→ Assignment: Copy exactly, beginning with the line holding "Google a officiellement" and ending with the final line of the data beneath this task; copy nothing else, and leave out every picture.
───
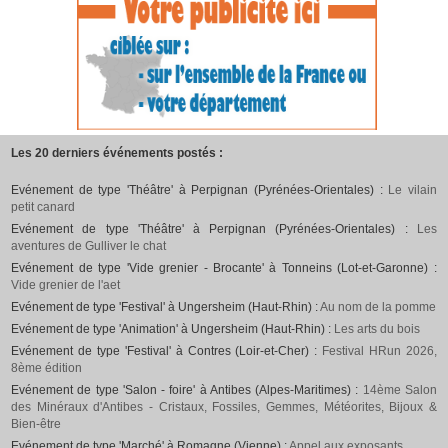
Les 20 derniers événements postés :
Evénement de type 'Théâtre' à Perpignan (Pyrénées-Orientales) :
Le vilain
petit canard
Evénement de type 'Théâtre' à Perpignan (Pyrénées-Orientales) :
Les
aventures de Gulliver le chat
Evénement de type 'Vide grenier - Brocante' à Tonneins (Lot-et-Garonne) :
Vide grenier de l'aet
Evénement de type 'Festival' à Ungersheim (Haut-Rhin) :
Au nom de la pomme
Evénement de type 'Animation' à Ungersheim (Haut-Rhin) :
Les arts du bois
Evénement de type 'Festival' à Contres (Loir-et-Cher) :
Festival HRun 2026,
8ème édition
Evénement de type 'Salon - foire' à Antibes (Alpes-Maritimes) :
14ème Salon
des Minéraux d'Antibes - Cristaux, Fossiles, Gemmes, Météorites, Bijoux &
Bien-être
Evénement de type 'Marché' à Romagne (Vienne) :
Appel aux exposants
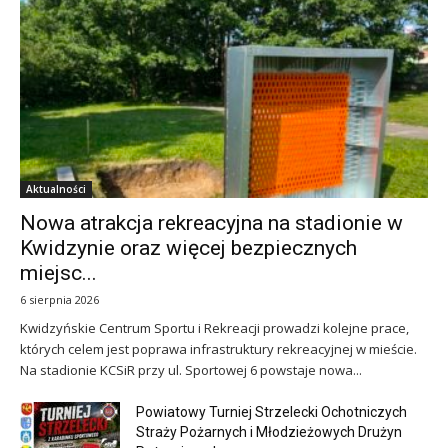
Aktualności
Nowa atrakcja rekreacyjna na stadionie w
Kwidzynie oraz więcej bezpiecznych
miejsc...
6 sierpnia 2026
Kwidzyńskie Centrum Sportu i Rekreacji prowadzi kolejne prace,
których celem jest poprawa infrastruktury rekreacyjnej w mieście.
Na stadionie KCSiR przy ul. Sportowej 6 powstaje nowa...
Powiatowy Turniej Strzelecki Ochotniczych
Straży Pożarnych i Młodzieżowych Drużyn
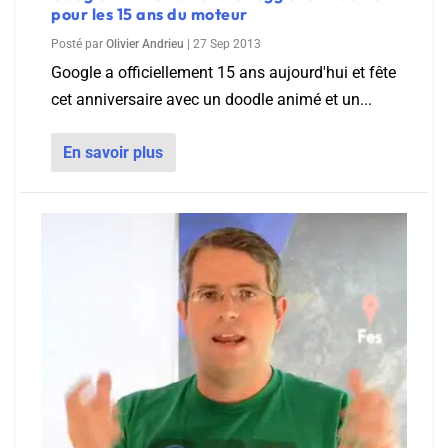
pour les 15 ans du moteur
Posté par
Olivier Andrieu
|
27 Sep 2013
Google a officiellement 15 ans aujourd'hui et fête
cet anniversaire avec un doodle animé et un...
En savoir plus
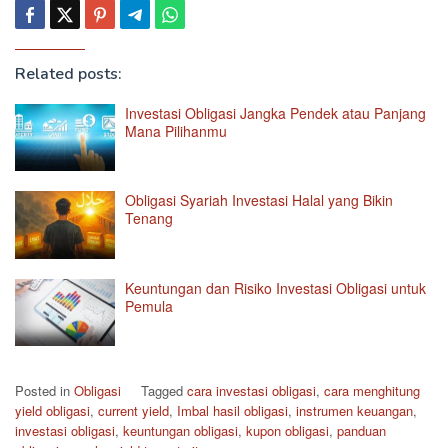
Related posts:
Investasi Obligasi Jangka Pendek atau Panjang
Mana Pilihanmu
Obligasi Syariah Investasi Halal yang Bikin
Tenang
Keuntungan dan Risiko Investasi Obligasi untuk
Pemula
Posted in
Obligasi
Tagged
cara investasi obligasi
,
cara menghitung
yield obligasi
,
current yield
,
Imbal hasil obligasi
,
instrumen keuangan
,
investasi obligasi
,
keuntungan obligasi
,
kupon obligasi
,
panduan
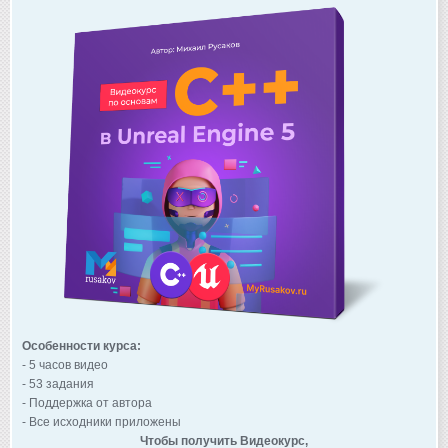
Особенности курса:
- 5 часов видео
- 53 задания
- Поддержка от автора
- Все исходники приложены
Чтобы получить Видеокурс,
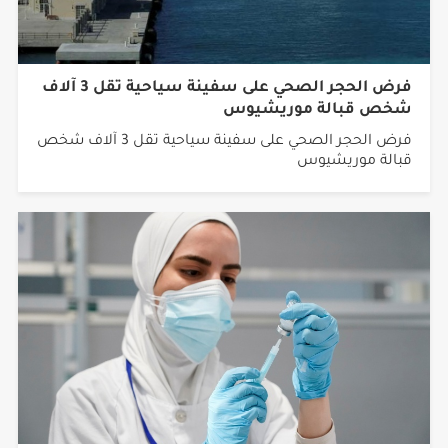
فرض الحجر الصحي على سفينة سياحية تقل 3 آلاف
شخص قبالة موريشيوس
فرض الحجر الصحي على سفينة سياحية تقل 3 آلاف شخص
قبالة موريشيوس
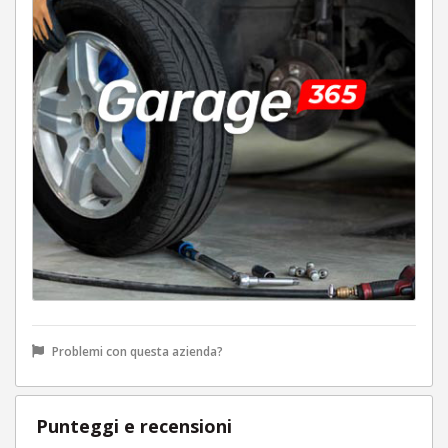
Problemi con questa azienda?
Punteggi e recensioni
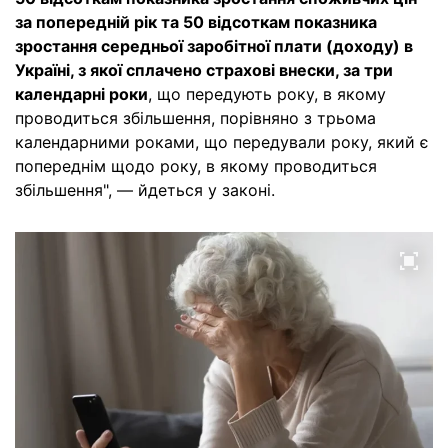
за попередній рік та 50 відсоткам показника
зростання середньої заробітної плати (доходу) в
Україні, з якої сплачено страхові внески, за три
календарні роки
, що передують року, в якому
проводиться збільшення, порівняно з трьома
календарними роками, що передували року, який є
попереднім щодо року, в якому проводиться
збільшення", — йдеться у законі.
───
→ Result below:
Google a officiellement 15 ans aujourd'hui et fête
cet anniversaire avec un doodle animé et un...
En savoir plus
Related posts:
Investasi Obligasi Jangka Pendek atau Panjang
Mana Pilihanmu
Obligasi Syariah Investasi Halal yang Bikin
Tenang
Keuntungan dan Risiko Investasi Obligasi untuk
Pemula
Posted in
Obligasi
Tagged
cara investasi obligasi
,
cara menghitung
yield obligasi
,
current yield
,
Imbal hasil obligasi
,
instrumen keuangan
,
investasi obligasi
,
keuntungan obligasi
,
kupon obligasi
,
panduan
Особенности курса:
- 5 часов видео
- 53 задания
- Поддержка от автора
- Все исходники приложены
Чтобы получить Видеокурс,
فرض الحجر الصحي على سفينة سياحية تقل 3 آلاف
شخص قبالة موريشيوس
فرض الحجر الصحي على سفينة سياحية تقل 3 آلاف شخص
قبالة موريشيوس
Problemi con questa azienda?
Punteggi e recensioni
за попередній рік та 50 відсоткам показника
зростання середньої заробітної плати (доходу) в
Україні, з якої сплачено страхові внески, за три
календарні роки
, що передують року, в якому
проводиться збільшення, порівняно з трьома
календарними роками, що передували року, який є
попереднім щодо року, в якому проводиться
збільшення", — йдеться у законі.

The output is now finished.